[EXCERPTED TEXT]

Well, for me there are multiple “best
parts” about writing, especially writing fiction. I enjoy getting
to indulge the world of my imagination and doing my best to turn it
into a temporary facsimile of reality for my readers. I want to write
scenes that make the reader laugh out loud in the library, and tales
so gripping they miss their bedtimes. I enjoy constructing dialogs, events, tragedies, successes, failures, and joys for my
characters. My own viewpoints and biblical principles often come
through the mouths and lives of the characters I create—hopefully
without becoming preachy.
The research is fun, too. I don’t
know how other authors do it, but my research is very targeted, and
generally (though not always) tied to the Internet. Whether it is
searching for the tail number of a particular F-16, or a realistic
Russian name, or what day of the week a certain date in the future
is, or discovering what indigenous peoples live on St. Lawrence
Island in the Bering Sea, or what sort of prairie grasses grow in
Iowa, I enjoy hunting for that one piece of information I can drop
into a sentence to make the story as authentic and realistic as
possible. After all the military and weapons research, and the FBI,
CIA, NSA, KGB, and GRU research I did for the Falcon trilogy,
I’d be surprised if I’m not on some sort of NSA or CIA watchlist.
The result is that nearly every detail of a C. H. Cobb novel actually
exists—every road, every restaurant, every description of a weapon,
or a location, or a historical event. I can usually count the details
that I invent out of whole cloth in any given book on one hand.
Sometimes when I need a particular
ambiance for the whole story, my research is more general. For The Candidate I read books on presidential campaigns, The
Federalist Papers, and a host of governmental, academic, and
journalist reports, and legal decisions, on aspects of the U.S.

[GIVEN ENTRIES]
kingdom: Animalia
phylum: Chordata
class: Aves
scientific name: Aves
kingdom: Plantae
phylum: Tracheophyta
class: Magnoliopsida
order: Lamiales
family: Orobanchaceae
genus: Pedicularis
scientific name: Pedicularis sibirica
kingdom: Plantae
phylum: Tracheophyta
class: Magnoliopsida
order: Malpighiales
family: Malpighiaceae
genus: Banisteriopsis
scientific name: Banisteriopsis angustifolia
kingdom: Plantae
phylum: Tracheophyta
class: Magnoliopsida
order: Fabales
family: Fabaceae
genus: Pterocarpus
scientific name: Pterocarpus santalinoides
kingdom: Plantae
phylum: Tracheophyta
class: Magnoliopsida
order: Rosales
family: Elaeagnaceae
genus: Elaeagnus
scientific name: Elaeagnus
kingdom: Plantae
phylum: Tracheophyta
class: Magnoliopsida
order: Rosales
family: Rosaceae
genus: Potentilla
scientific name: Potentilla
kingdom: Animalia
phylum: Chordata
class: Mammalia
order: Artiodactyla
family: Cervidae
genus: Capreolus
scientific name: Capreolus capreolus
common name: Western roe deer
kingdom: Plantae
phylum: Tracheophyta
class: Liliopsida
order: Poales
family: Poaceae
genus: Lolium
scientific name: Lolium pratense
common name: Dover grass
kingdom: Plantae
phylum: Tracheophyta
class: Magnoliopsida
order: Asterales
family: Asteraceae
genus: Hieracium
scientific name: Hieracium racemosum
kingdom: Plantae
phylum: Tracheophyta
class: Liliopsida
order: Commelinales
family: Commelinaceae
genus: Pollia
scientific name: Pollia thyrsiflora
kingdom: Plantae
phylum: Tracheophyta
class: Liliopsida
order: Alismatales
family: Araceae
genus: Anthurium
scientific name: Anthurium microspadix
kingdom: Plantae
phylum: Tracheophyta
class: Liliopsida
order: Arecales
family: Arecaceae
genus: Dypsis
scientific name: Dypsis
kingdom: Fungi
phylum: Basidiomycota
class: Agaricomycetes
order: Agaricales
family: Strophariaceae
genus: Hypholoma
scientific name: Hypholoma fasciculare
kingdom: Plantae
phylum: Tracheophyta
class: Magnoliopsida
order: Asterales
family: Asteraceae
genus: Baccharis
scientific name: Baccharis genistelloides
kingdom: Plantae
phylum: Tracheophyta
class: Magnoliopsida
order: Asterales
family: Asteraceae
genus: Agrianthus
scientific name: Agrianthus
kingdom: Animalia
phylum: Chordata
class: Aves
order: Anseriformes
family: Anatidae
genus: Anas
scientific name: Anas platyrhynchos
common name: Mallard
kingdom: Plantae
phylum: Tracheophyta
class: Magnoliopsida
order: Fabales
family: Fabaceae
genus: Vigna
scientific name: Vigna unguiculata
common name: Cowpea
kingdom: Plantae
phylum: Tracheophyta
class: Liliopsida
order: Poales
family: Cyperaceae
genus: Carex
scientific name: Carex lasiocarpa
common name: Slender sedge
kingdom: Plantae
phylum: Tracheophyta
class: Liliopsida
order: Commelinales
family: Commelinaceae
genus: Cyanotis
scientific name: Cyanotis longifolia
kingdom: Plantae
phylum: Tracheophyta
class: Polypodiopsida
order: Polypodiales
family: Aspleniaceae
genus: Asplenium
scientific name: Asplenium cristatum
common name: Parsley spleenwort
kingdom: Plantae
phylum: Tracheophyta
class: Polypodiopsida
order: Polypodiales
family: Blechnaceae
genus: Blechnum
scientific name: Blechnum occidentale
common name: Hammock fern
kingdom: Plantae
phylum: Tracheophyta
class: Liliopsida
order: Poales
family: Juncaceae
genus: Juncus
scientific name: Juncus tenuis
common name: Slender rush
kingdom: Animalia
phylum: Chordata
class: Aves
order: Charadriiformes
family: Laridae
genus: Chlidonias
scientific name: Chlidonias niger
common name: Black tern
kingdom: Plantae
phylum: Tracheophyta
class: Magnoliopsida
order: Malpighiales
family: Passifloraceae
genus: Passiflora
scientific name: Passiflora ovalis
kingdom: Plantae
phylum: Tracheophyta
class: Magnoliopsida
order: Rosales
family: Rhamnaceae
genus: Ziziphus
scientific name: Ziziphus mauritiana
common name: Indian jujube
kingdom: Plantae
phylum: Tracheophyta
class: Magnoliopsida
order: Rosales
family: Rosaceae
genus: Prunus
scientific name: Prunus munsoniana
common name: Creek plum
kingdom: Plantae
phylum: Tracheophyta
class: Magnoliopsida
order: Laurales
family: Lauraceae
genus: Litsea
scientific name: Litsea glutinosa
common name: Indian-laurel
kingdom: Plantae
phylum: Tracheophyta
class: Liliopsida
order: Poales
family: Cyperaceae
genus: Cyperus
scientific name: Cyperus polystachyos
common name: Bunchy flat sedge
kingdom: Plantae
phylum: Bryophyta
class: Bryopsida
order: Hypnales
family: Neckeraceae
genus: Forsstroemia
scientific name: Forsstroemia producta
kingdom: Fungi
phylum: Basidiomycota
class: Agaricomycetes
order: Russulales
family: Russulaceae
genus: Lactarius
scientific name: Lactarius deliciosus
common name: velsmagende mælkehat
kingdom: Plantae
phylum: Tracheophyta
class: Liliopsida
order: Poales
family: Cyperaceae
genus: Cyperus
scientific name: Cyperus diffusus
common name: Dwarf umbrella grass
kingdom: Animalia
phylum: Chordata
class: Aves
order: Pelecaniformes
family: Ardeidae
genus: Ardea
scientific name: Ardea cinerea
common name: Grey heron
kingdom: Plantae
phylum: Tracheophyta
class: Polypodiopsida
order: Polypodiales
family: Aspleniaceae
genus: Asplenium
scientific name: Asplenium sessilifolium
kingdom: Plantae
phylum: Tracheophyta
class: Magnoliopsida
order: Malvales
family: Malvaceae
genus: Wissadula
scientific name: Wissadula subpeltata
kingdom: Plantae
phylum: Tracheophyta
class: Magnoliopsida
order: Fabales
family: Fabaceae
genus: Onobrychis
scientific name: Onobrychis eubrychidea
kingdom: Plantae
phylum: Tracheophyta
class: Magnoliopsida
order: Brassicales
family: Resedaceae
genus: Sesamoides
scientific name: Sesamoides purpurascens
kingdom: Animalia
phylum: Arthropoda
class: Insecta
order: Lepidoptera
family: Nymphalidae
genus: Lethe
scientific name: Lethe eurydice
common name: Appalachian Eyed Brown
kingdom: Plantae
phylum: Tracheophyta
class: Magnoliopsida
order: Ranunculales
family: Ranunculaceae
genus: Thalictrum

[COMPLETE THE FOLLOWING]
(A) From the essay on writing fiction, list every agency whose research the author says went into the Falcon trilogy.
(B) In the records, swap "common name" for "vernacular name" in the lines starting with the line that contains "order: Russulales" and going on through the line that contains "scientific name: Ardea cinerea", and give back only those lines with everything else unchanged.

[IN RESPONSE]
(A)
FBI
CIA
NSA
KGB
GRU

(B)
order: Russulales
family: Russulaceae
genus: Lactarius
scientific name: Lactarius deliciosus
vernacular name: velsmagende mælkehat
kingdom: Plantae
phylum: Tracheophyta
class: Liliopsida
order: Poales
family: Cyperaceae
genus: Cyperus
scientific name: Cyperus diffusus
vernacular name: Dwarf umbrella grass
kingdom: Animalia
phylum: Chordata
class: Aves
order: Pelecaniformes
family: Ardeidae
genus: Ardea
scientific name: Ardea cinerea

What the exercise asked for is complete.